* _Study material_:
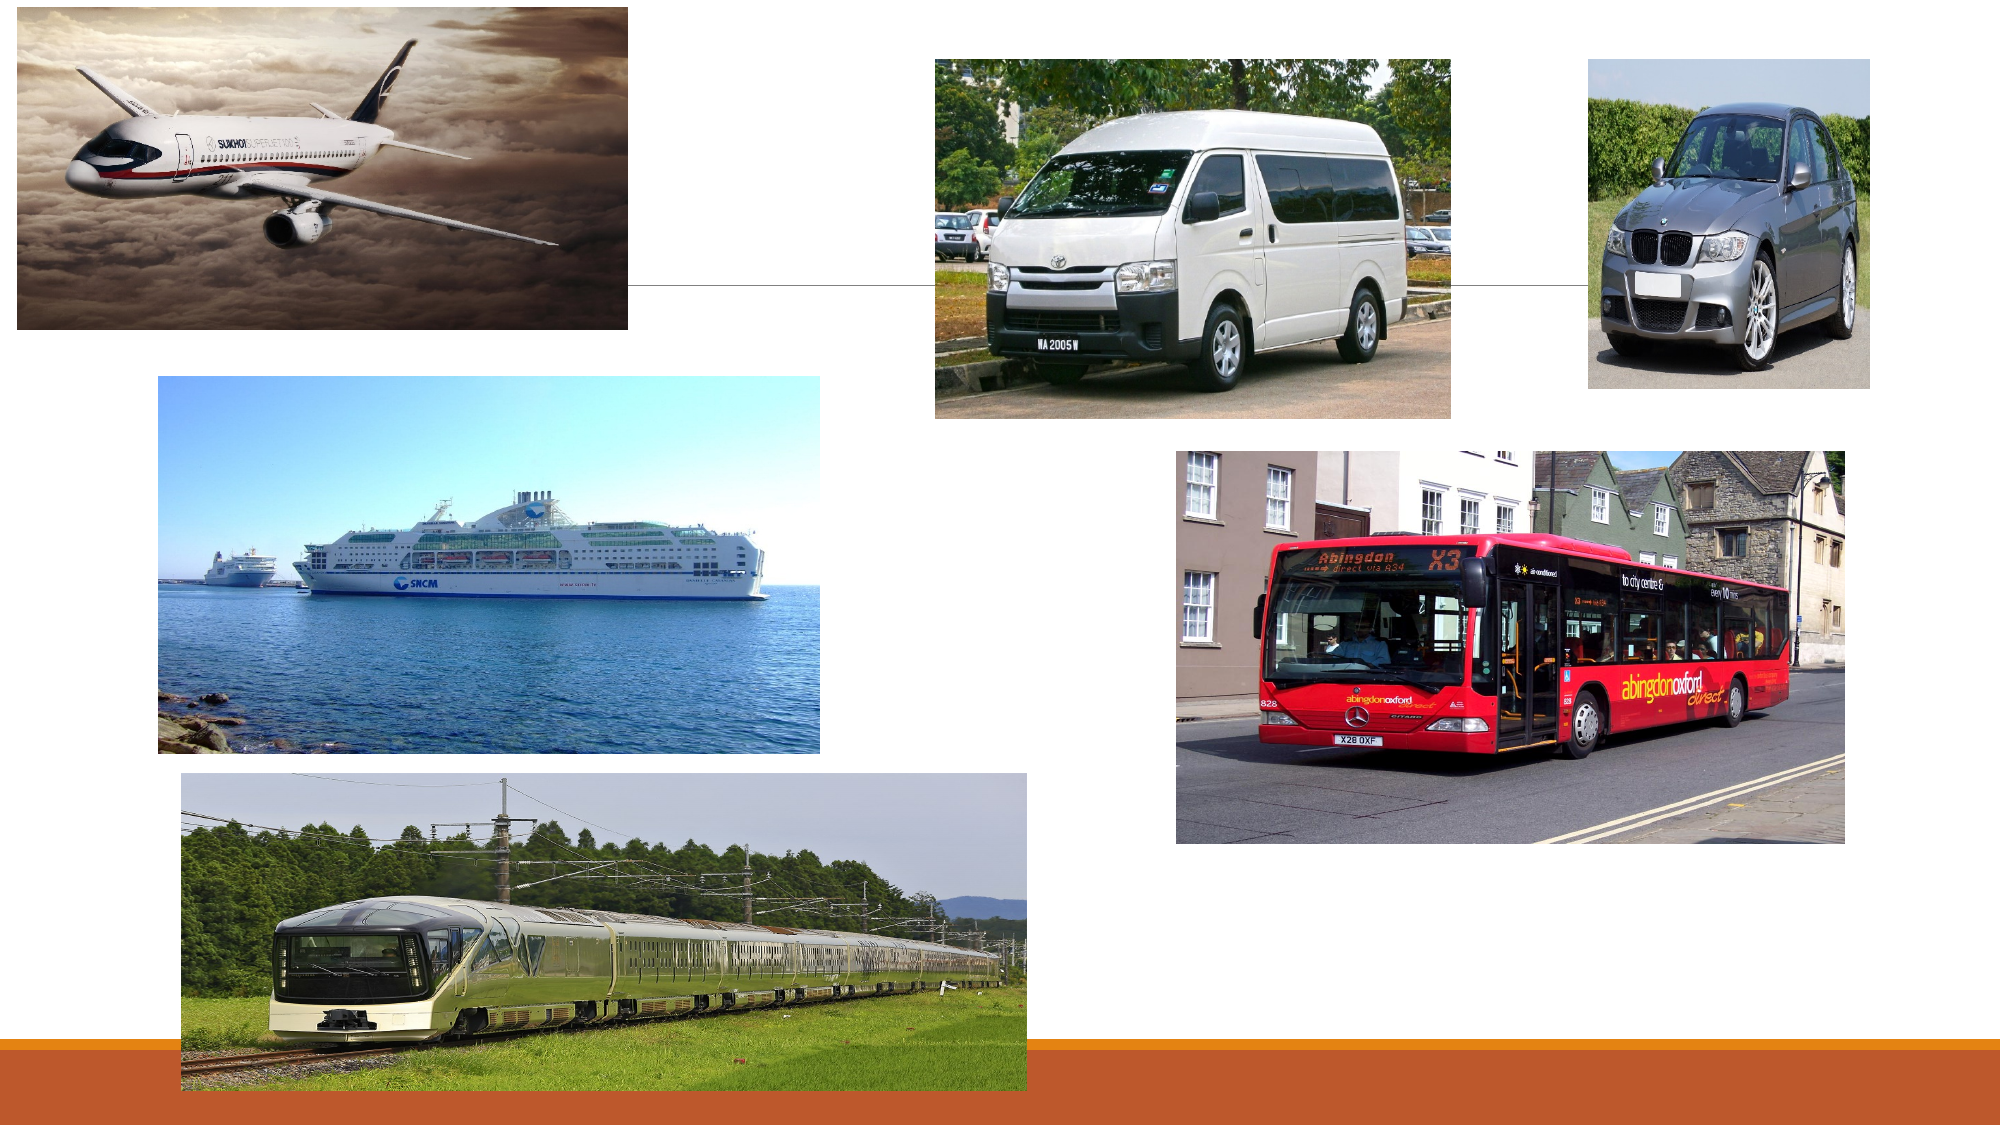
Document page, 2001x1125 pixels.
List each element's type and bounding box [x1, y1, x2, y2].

picture [1176, 450, 1846, 844]
picture [181, 772, 1027, 1092]
list [1588, 59, 1870, 389]
picture [935, 59, 1452, 420]
picture [158, 375, 821, 754]
picture [16, 7, 628, 330]
title [636, 47, 1830, 285]
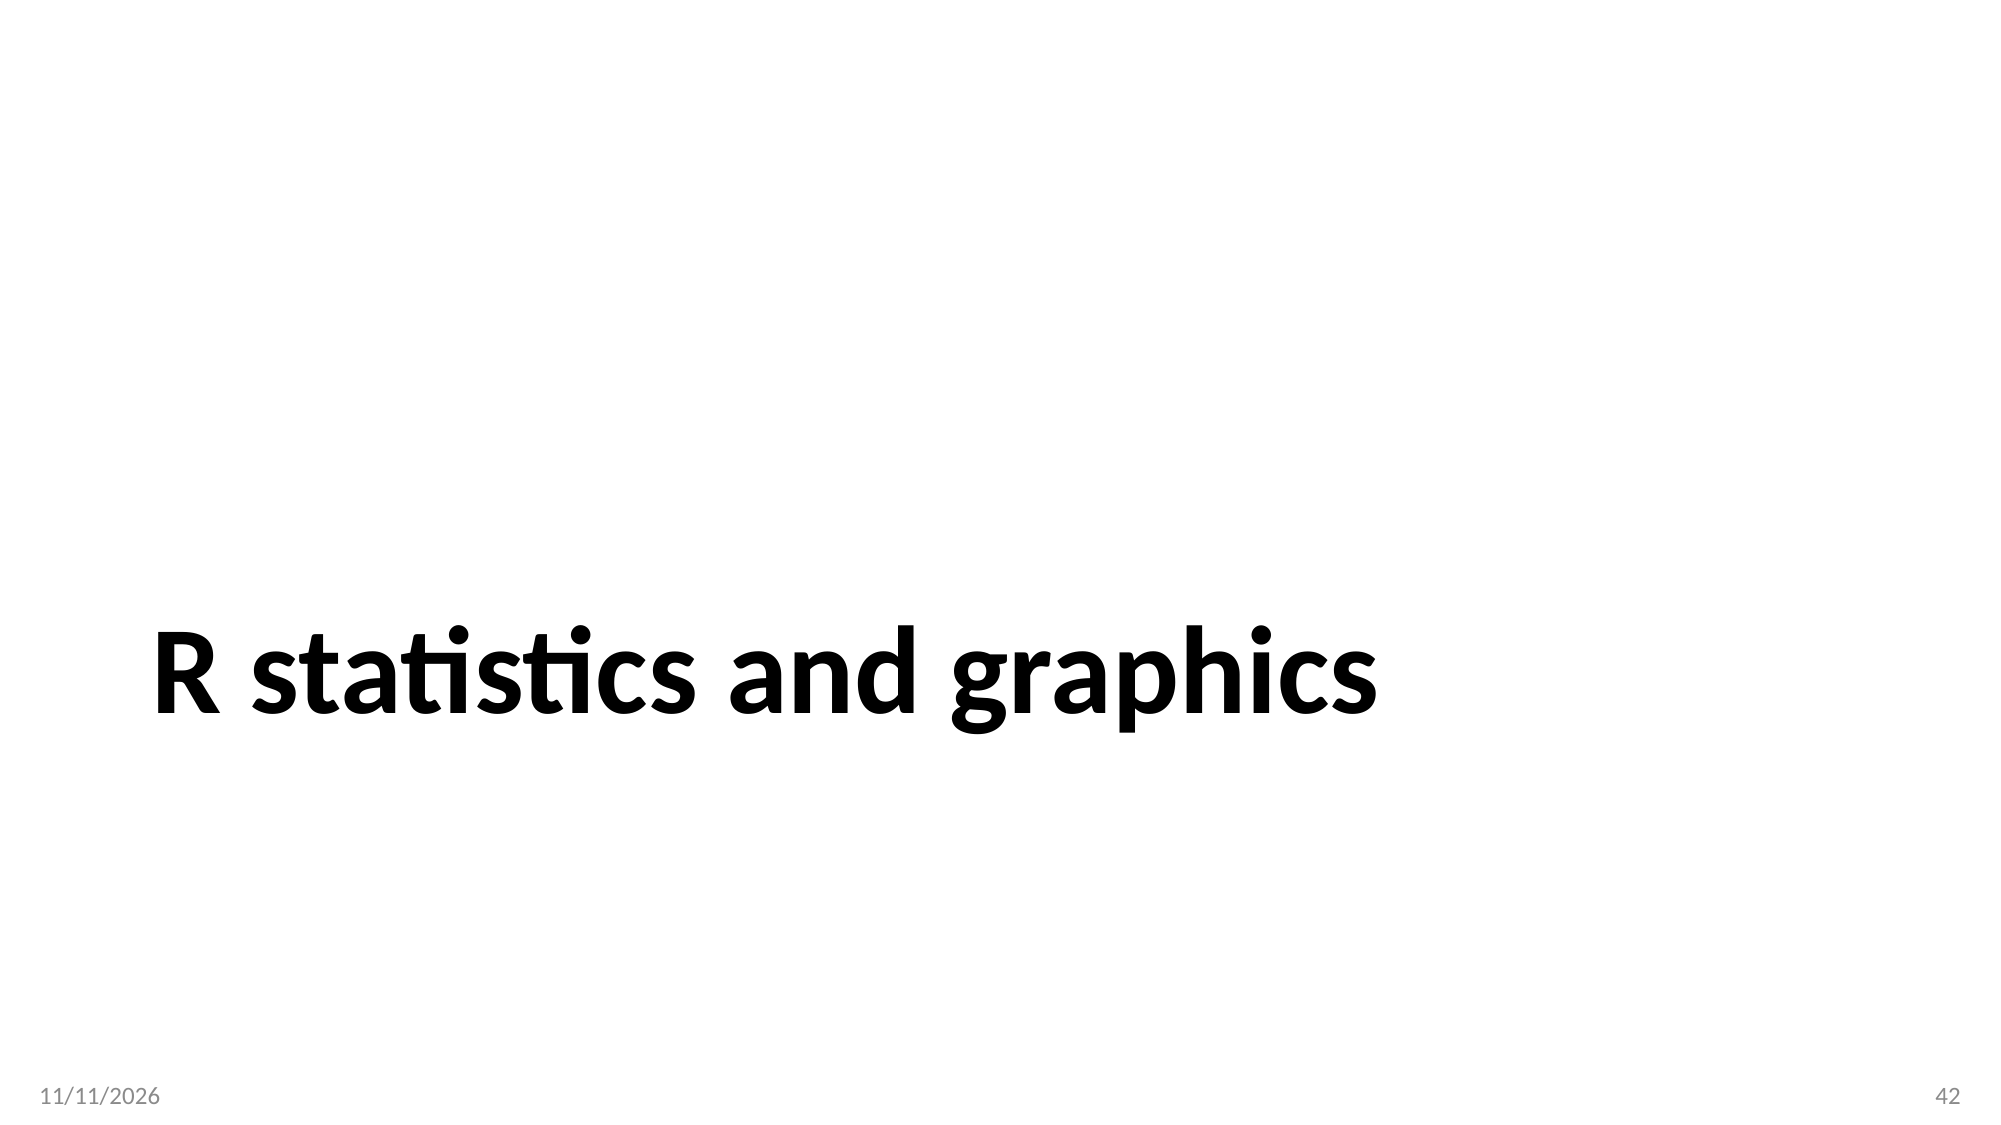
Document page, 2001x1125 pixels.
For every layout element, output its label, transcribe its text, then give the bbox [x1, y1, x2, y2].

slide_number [39, 1064, 490, 1125]
title R statistics and graphics [136, 280, 1862, 749]
slide_number 42 [1510, 1064, 1961, 1125]
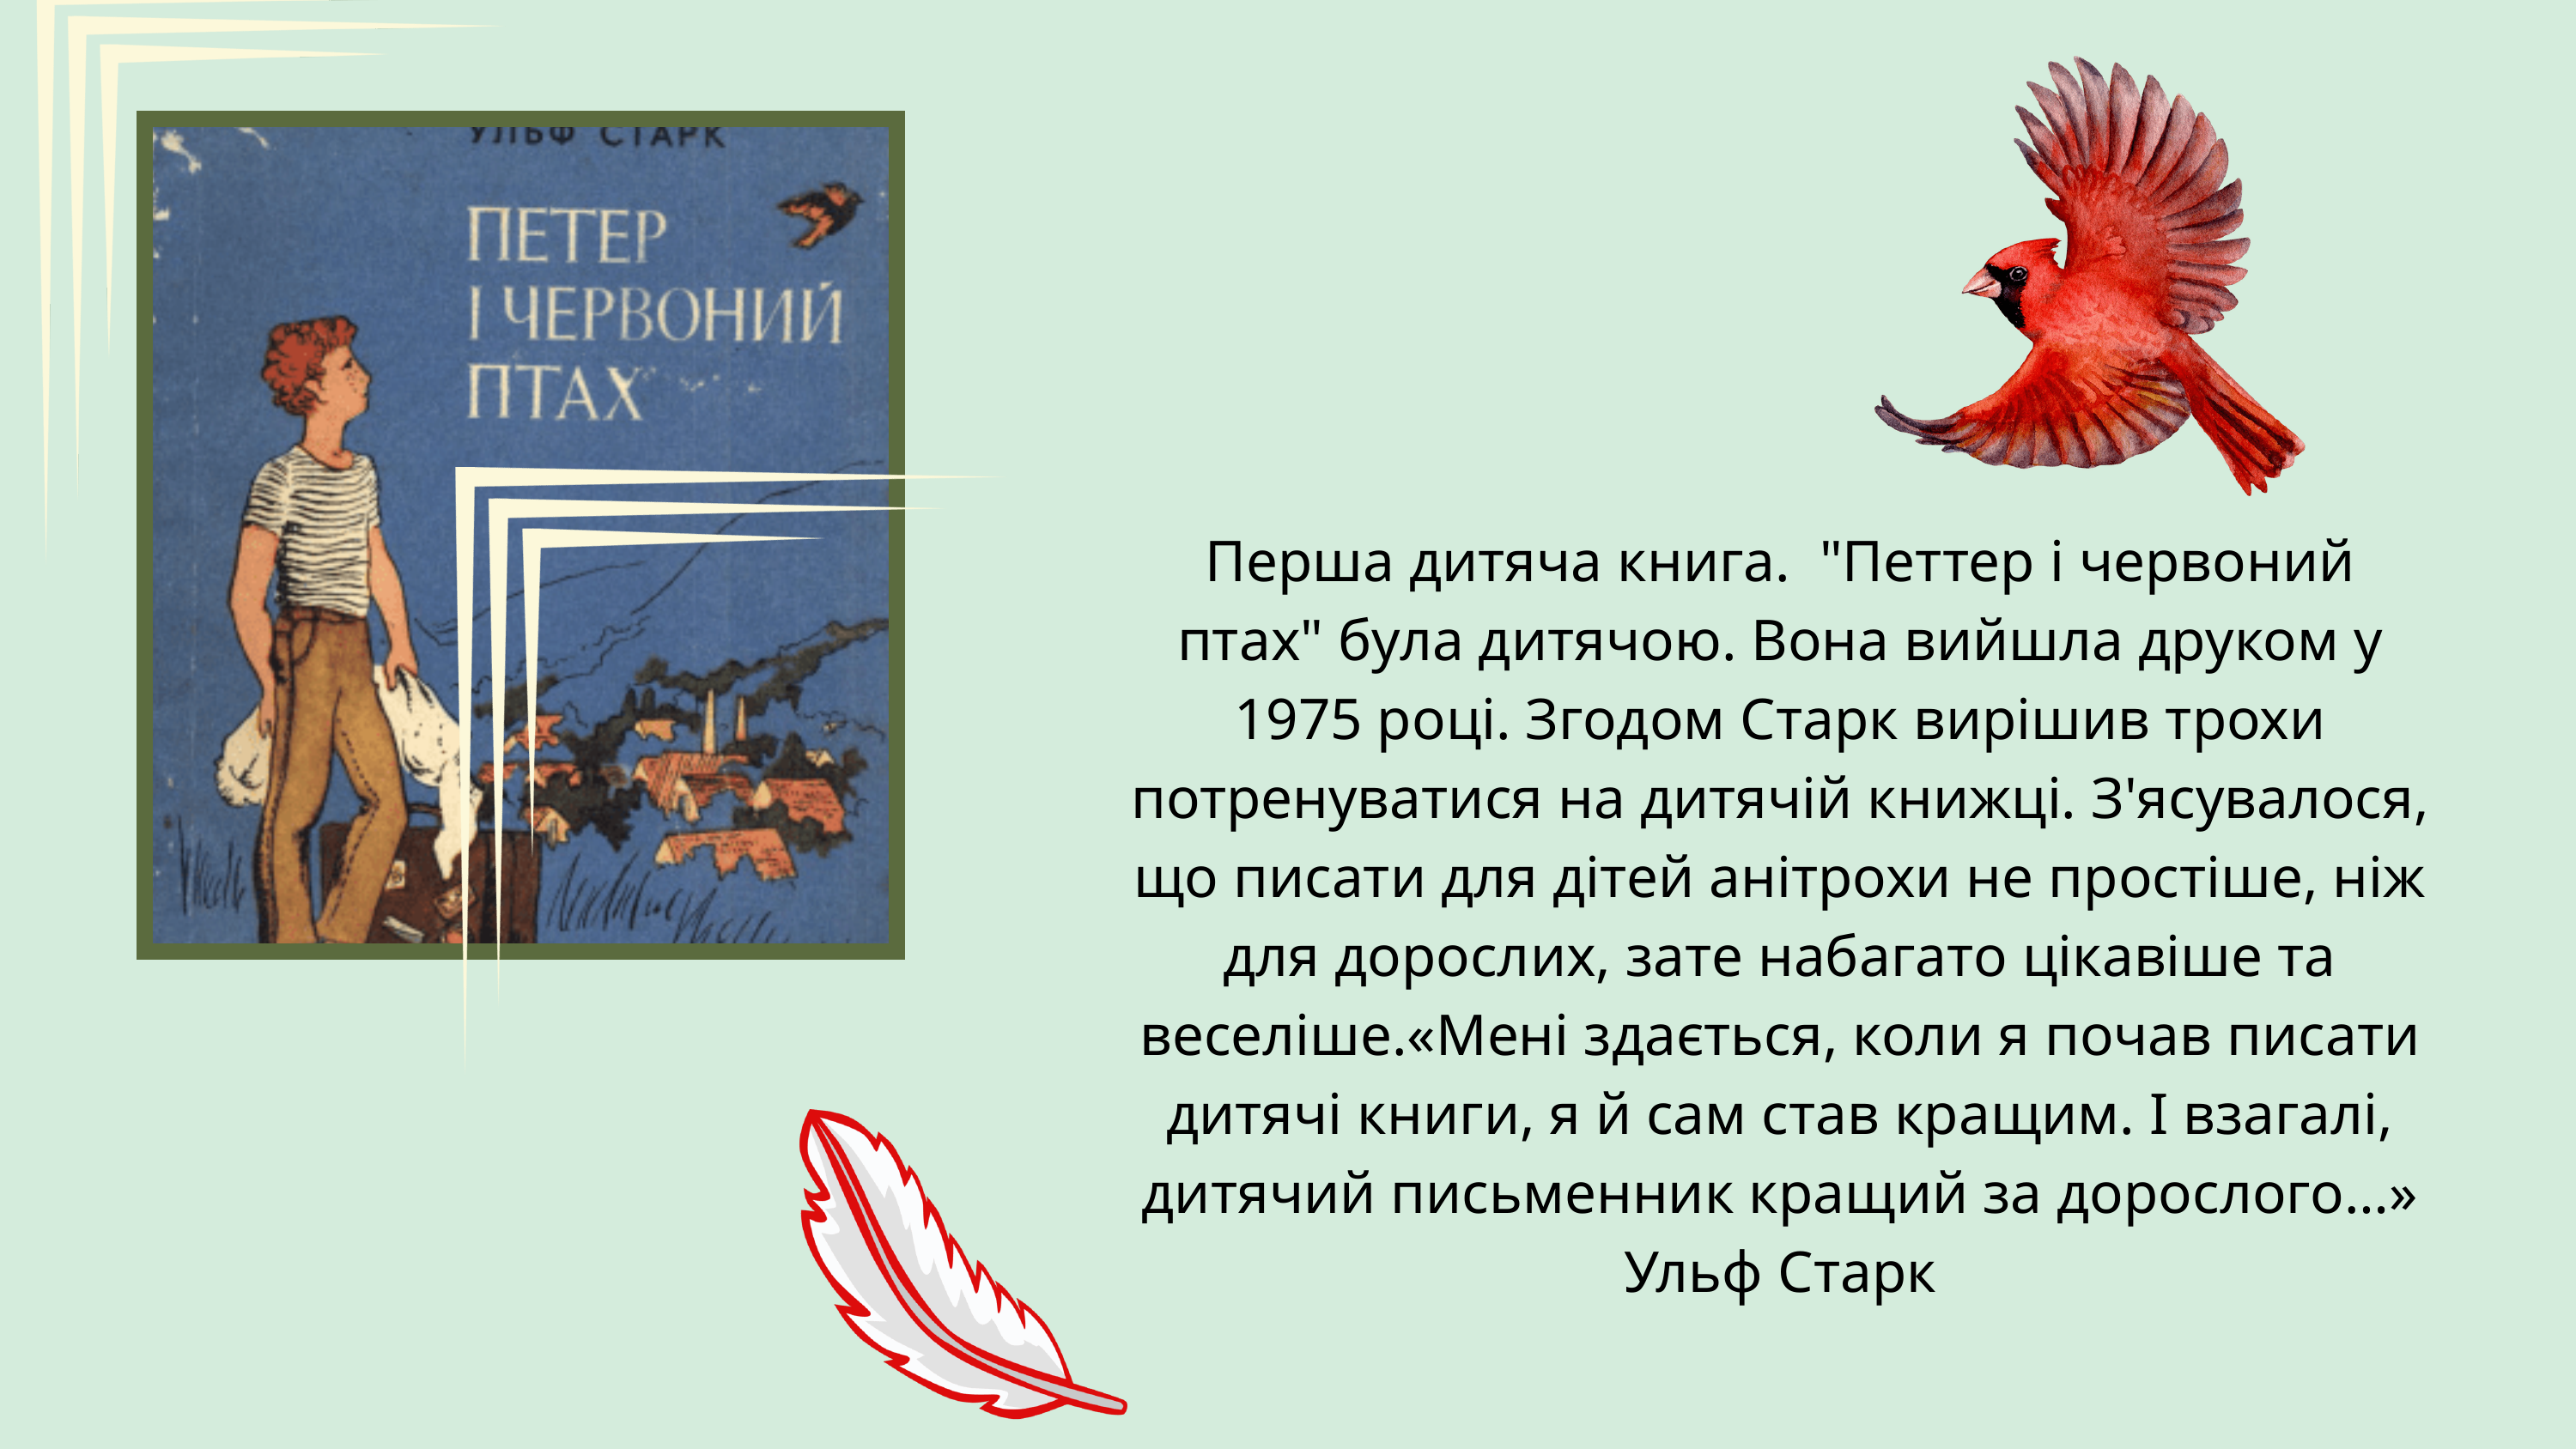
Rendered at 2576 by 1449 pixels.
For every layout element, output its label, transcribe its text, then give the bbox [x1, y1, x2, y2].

text_box [562, 118, 897, 467]
text_box [455, 467, 1007, 1076]
text_box [798, 1109, 1131, 1422]
text_box [36, 0, 562, 567]
text_box [1874, 56, 2306, 496]
text_box Перша дитяча книга. "Петтер і червоний птах" була дитячою. Вона вийшла друком у 1975 році. Згодом Старк вирішив трохи потренуватися на дитячій книжці. З'ясувалося, що писати для дітей анітрохи не простіше, ніж для дорослих, зате набагато цікавіше та веселіше.«Мені здається, коли я почав писати дитячі книги, я й сам став кращим. І взагалі, дитячий письменник кращий за дорослого…» Ульф Старк [1130, 513, 2432, 1304]
text_box [144, 567, 455, 952]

* _Exercise requirements_: Print the listing verbatim, images excluded.

* _Your response_:
Document page, 2001x1125 pixels.
List each element's type and bounding box [x1, y1, x2, y2].

picture [1176, 450, 1846, 844]
picture [181, 772, 1027, 1092]
list [1588, 59, 1870, 389]
picture [935, 59, 1452, 420]
picture [158, 375, 821, 754]
picture [16, 7, 628, 330]
title [636, 47, 1830, 285]
Document page, 2001x1125 pixels.
For every layout element, output its label, transcribe its text, then give the bbox [x1, y1, x2, y2].

slide_number [39, 1064, 490, 1125]
title R statistics and graphics [136, 280, 1862, 749]
slide_number 42 [1510, 1064, 1961, 1125]
Rendered at 2576 by 1449 pixels.
For every layout element, output its label, transcribe its text, then give the bbox [x1, y1, x2, y2].

text_box [562, 118, 897, 467]
text_box [455, 467, 1007, 1076]
text_box [798, 1109, 1131, 1422]
text_box [36, 0, 562, 567]
text_box [1874, 56, 2306, 496]
text_box Перша дитяча книга. "Петтер і червоний птах" була дитячою. Вона вийшла друком у 1975 році. Згодом Старк вирішив трохи потренуватися на дитячій книжці. З'ясувалося, що писати для дітей анітрохи не простіше, ніж для дорослих, зате набагато цікавіше та веселіше.«Мені здається, коли я почав писати дитячі книги, я й сам став кращим. І взагалі, дитячий письменник кращий за дорослого…» Ульф Старк [1130, 513, 2432, 1304]
text_box [144, 567, 455, 952]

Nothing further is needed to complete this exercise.